Criteria for Therapeutic Potential Targets
In contrast to treatment of lung adenocarcinoma, treatment of lung squamous cell carcinoma has been difficult. The changes in the genes EGFR and KRAS that make lung adenocarcinoma treatable through precision medicine are not present in lung squamous cell carcinoma. However, the TCGA Research Network’s comprehensive analysis has identified potentially targetable genes or pathways in most of the lung squamous cell carcinoma samples. These possible targets were based on several criteria. First, there must be an available FDA-approved targeted therapeutic agent, or one in clinical trials. Second, the change must be confirmed in whole genome sequence and RNA sequence. Third, the change must affect the protein expressed by the gene, as predicted by an algorithm. On this basis, the TCGA Research Network found that 64 percent of its cases exhibited a potentially targetable change. Many of these changes were in groups of tyrosine kinases, an enzyme established as a potential target in previous clinical or preclinical studies.
Switching On the Immune System to Fight Cancer
One of the hallmarks of cancer is that it can avoid detection by the body’s immune system, so activating the immune system against the tumor would provide a promising novel drug opportunity. Once cells mutate into cancer cells, they have changed so much that the body should no longer recognize them, and should treat them like something foreign. However, the cancer cells that grow and become tumors develop ways to protect themselves from the immune system. The tumors hide by sending signals to stop or downregulate the natural immune response against the cancer. Some of the changes that protect the cancer cells have been discovered in TCGA’s lung squamous cell carcinoma cases. These are mutations in the HLA-A gene. The HLA-A gene normally tells the immune system to attack the cancer cells, but the cancer has mutated so that this signal is turned off. This way the cancer is able to grow unfettered. However, new drugs which expose the cancer to the immune system for attack as it would anything foreign, have been reported as successful.

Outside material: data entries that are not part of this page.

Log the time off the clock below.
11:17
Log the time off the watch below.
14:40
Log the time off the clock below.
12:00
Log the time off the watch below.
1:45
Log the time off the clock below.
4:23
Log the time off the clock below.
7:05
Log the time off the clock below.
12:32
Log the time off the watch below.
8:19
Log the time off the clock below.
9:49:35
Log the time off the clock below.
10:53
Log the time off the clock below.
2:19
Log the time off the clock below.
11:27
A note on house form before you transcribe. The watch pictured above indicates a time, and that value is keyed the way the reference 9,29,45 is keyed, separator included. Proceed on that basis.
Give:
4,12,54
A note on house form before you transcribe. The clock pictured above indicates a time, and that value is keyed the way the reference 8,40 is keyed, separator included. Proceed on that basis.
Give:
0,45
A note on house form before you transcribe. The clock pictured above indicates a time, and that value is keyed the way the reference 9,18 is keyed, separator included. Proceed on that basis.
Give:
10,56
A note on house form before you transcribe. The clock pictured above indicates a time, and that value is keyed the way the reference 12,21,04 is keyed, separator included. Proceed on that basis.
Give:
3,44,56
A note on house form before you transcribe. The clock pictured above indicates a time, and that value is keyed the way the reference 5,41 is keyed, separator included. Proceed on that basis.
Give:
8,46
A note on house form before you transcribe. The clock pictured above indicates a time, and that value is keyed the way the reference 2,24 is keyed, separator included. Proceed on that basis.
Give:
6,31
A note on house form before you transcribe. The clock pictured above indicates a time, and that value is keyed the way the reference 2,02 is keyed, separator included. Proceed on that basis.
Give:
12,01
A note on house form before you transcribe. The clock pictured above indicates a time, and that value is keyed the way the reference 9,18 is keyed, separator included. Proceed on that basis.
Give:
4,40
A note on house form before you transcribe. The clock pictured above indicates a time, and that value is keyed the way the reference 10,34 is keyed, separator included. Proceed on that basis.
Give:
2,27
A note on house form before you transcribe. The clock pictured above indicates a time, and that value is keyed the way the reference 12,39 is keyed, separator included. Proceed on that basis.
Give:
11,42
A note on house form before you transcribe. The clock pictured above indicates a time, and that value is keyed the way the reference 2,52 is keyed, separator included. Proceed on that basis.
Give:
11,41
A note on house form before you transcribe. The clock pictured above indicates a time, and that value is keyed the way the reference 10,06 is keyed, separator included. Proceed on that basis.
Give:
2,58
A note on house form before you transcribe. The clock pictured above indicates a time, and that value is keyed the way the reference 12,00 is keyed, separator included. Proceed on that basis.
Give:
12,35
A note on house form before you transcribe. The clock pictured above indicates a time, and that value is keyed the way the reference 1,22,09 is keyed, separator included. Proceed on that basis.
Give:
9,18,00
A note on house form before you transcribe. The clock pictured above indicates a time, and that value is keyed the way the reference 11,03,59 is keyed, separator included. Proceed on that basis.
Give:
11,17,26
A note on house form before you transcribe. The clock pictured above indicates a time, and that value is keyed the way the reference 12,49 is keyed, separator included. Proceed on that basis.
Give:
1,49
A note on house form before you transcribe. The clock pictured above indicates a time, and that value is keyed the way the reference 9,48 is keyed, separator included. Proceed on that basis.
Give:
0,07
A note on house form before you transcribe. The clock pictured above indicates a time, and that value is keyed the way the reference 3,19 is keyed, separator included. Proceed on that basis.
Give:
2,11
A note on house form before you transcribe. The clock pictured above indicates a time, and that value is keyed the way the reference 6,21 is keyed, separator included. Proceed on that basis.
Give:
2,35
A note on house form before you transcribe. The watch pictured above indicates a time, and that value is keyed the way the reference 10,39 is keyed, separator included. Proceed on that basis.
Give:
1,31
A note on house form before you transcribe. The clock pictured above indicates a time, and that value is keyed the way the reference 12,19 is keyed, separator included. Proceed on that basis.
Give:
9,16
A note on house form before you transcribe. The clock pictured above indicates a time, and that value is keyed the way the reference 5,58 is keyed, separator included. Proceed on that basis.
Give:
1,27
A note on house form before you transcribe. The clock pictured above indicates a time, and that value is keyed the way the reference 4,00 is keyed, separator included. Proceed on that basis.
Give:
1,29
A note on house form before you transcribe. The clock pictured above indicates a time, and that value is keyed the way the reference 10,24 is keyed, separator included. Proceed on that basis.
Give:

With these drugs, the immune system could be harnessed to attack all of the cancer cells, making immune-regulatory therapy possible.
The TCGA Research Network has made all of these data available at the TCGA Data Portal and CGHub as a community resource. Hopefully, by taking advantage of these high-quality, standardized and robust data, scientists can progress towards developing new diagnostic and therapeutic opportunities.